## INSTRUCTIONS FOR THE TASK
The full listing must be reproduced exactly as given.
──────── SUPPLIED DATA
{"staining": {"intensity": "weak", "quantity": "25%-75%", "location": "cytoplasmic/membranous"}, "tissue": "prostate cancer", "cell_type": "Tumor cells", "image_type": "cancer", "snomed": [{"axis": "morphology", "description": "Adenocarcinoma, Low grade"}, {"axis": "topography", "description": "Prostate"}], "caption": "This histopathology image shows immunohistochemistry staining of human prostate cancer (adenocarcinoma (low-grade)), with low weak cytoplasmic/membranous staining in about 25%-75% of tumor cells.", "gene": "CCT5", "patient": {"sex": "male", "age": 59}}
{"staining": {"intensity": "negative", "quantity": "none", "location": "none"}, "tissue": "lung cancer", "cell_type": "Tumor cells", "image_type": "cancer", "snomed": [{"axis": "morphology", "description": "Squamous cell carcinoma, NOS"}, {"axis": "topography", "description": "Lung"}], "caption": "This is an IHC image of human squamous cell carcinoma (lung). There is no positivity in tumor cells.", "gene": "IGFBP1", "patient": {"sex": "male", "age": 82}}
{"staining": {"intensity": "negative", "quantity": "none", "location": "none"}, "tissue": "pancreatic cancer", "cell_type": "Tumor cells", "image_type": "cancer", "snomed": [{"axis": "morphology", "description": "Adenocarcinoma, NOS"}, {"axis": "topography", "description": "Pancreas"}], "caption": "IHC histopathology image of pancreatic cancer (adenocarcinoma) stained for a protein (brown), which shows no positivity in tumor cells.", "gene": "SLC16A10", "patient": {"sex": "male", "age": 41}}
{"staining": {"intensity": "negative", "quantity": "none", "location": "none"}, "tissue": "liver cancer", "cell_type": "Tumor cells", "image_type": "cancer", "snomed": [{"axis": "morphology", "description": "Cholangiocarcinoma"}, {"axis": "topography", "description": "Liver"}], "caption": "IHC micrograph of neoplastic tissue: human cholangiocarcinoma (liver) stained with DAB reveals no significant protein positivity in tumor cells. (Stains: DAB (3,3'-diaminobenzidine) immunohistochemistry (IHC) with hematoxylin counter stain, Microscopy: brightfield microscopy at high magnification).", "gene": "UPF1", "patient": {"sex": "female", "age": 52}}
────────────────
## FINAL ANSWER
{"staining": {"intensity": "weak", "quantity": "25%-75%", "location": "cytoplasmic/membranous"}, "tissue": "prostate cancer", "cell_type": "Tumor cells", "image_type": "cancer", "snomed": [{"axis": "morphology", "description": "Adenocarcinoma, Low grade"}, {"axis": "topography", "description": "Prostate"}], "caption": "This histopathology image shows immunohistochemistry staining of human prostate cancer (adenocarcinoma (low-grade)), with low weak cytoplasmic/membranous staining in about 25%-75% of tumor cells.", "gene": "CCT5", "patient": {"sex": "male", "age": 59}}
{"staining": {"intensity": "negative", "quantity": "none", "location": "none"}, "tissue": "lung cancer", "cell_type": "Tumor cells", "image_type": "cancer", "snomed": [{"axis": "morphology", "description": "Squamous cell carcinoma, NOS"}, {"axis": "topography", "description": "Lung"}], "caption": "This is an IHC image of human squamous cell carcinoma (lung). There is no positivity in tumor cells.", "gene": "IGFBP1", "patient": {"sex": "male", "age": 82}}
{"staining": {"intensity": "negative", "quantity": "none", "location": "none"}, "tissue": "pancreatic cancer", "cell_type": "Tumor cells", "image_type": "cancer", "snomed": [{"axis": "morphology", "description": "Adenocarcinoma, NOS"}, {"axis": "topography", "description": "Pancreas"}], "caption": "IHC histopathology image of pancreatic cancer (adenocarcinoma) stained for a protein (brown), which shows no positivity in tumor cells.", "gene": "SLC16A10", "patient": {"sex": "male", "age": 41}}
{"staining": {"intensity": "negative", "quantity": "none", "location": "none"}, "tissue": "liver cancer", "cell_type": "Tumor cells", "image_type": "cancer", "snomed": [{"axis": "morphology", "description": "Cholangiocarcinoma"}, {"axis": "topography", "description": "Liver"}], "caption": "IHC micrograph of neoplastic tissue: human cholangiocarcinoma (liver) stained with DAB reveals no significant protein positivity in tumor cells. (Stains: DAB (3,3'-diaminobenzidine) immunohistochemistry (IHC) with hematoxylin counter stain, Microscopy: brightfield microscopy at high magnification).", "gene": "UPF1", "patient": {"sex": "female", "age": 52}}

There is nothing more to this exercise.